Aims. The magnetic field of accreting neutron stars determines their overall behavior including the maximum possible luminosity. Some models require an above-average magnetic field strength (≥10¹³G) in order to explain super-Eddington mass accretion rate in the recently discovered class of pulsating ultraluminous X-ray sources (ULX). The peak luminosity of SMC X-3 during its major outburst in 2016-2017 reached ∼2.5x10³⁹erg/s comparable to that in ULXs thus making this source the nearest ULX-pulsar. Determination of the magnetic field of SMC X-3 is the main goal of this paper.
Methods. SMC X-3 belongs to the class of transient X-ray pulsars with Be optical companions, and exhibited a giant outburst in July 2016-March 2017. The source has been observed over the entire outburst with the Swift/XRT and Fermi/GBM telescopes, as well as the NuSTAR observatory. Collected data allowed us to estimate the magnetic field strength of the neutron star in SMC X-3 using several independent methods.

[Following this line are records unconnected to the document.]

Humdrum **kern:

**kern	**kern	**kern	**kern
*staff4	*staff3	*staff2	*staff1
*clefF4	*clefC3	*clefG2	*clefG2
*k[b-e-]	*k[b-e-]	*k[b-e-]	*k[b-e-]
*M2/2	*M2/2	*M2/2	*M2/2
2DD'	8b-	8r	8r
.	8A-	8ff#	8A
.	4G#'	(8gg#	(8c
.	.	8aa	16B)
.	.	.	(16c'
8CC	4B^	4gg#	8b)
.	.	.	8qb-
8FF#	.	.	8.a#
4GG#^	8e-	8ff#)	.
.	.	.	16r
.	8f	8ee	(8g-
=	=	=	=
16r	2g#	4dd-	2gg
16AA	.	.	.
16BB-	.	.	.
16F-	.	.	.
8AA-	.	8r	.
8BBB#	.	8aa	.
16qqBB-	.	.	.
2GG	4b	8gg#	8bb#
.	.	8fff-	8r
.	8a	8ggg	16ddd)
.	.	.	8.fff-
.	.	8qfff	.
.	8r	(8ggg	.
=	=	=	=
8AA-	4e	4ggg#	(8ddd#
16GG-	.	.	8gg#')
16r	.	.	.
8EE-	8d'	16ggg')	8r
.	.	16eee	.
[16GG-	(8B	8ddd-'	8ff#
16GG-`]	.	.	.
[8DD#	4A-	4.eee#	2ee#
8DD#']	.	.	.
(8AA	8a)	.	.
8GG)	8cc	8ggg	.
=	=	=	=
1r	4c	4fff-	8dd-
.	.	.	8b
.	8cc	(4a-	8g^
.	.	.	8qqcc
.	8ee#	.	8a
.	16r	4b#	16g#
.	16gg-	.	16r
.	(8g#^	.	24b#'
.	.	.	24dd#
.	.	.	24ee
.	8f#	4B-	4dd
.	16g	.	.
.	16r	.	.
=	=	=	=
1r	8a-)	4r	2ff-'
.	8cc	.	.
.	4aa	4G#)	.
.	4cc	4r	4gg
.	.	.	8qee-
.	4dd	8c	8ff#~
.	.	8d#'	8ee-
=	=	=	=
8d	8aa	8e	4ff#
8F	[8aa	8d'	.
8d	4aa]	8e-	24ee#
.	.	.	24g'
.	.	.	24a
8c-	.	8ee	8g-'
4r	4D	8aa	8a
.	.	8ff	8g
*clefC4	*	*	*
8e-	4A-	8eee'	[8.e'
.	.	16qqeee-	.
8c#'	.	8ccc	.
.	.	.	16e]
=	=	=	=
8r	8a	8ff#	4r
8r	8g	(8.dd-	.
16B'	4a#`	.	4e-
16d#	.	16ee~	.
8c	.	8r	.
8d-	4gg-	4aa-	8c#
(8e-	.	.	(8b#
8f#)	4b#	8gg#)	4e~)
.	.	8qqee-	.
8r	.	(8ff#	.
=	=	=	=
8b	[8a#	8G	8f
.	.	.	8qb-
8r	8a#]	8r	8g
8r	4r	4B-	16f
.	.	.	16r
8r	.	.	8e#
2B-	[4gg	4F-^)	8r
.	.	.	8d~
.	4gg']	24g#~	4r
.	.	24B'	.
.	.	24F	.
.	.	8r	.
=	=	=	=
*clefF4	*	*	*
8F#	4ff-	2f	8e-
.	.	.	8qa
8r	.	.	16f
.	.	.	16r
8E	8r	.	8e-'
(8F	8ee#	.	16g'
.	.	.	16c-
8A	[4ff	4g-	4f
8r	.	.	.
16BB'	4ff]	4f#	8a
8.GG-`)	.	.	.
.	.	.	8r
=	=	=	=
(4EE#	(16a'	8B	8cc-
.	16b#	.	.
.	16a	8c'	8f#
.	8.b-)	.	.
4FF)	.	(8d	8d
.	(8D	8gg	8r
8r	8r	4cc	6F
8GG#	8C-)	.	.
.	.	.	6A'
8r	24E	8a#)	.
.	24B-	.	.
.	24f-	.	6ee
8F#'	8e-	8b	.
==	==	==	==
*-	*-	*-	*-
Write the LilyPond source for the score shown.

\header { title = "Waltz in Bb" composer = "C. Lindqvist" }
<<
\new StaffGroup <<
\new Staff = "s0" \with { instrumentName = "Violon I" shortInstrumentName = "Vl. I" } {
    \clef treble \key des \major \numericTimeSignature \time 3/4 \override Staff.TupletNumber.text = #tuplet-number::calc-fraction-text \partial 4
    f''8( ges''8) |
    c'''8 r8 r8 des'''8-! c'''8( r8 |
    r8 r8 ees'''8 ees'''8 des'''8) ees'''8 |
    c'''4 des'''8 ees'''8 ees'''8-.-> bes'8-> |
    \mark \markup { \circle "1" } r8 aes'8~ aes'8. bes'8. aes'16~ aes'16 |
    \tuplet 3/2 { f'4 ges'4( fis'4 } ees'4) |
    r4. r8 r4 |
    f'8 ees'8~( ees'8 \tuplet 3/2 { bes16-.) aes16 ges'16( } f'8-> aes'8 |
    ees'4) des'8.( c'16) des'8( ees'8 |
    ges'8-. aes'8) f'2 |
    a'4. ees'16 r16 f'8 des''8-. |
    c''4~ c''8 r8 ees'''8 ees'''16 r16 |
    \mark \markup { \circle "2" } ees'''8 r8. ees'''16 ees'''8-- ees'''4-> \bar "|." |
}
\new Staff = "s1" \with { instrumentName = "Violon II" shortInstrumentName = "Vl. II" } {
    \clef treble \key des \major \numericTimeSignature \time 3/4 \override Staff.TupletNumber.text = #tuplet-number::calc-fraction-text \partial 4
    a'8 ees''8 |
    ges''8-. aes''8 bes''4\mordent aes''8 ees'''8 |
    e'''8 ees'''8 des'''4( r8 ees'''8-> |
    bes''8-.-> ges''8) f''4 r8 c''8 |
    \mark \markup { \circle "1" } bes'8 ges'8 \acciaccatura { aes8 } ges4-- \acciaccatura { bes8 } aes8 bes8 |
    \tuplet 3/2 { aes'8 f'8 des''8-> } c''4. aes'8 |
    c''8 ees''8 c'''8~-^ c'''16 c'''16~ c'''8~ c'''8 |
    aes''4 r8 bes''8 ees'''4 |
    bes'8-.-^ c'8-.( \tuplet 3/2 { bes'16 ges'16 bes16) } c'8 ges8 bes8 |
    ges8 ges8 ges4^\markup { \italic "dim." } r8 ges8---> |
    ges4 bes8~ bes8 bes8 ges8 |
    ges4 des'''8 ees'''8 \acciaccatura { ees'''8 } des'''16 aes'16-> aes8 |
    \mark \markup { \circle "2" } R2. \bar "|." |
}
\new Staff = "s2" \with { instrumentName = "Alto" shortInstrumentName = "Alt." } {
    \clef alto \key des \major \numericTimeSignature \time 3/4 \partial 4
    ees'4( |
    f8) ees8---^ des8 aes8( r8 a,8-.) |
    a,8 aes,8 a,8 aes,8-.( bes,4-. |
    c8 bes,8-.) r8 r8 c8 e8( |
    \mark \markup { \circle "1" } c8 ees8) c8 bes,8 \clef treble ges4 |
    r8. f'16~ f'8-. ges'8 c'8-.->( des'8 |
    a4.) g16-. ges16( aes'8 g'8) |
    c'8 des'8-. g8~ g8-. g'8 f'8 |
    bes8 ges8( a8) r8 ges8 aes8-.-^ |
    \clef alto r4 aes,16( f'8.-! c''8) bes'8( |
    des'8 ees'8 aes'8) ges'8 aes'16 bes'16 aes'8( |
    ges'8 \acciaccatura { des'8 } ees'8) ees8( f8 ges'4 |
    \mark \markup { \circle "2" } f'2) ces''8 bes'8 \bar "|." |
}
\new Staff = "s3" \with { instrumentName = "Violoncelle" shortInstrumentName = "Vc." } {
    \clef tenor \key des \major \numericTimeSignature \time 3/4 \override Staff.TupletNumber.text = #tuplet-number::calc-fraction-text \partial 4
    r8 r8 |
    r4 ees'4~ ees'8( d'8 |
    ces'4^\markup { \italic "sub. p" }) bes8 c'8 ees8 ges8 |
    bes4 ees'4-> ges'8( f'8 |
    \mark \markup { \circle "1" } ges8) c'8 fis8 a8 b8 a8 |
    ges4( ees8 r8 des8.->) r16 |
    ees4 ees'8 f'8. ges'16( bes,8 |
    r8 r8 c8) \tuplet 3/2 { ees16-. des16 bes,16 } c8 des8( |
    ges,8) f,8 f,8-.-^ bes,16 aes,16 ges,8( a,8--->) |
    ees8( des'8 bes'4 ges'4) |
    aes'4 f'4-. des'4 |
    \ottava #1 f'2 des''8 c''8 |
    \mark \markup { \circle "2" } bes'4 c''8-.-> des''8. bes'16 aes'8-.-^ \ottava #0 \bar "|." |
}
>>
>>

Results. Spin evolution of the source during and between the outbursts, and the luminosity of the transition to the so-called propeller regime in the range of (0.3-7)x10³⁵erg/s imply a relatively weak dipole field of (1-5)x10¹²G. On the other hand, there is also evidence for a much stronger field in the immediate vicinity of the neutron star surface. In particular, transition from super- to sub-critical accretion regime associated with the cease of the accretion column and very high peak luminosity favor a field that is an order of magnitude stronger. This discrepancy makes SMC X-3 a good candidate for possessing significant non-dipolar components of the field, and an intermediate source between classical X-ray pulsars and accreting magnetars which may constitute an appreciable fraction of ULX population.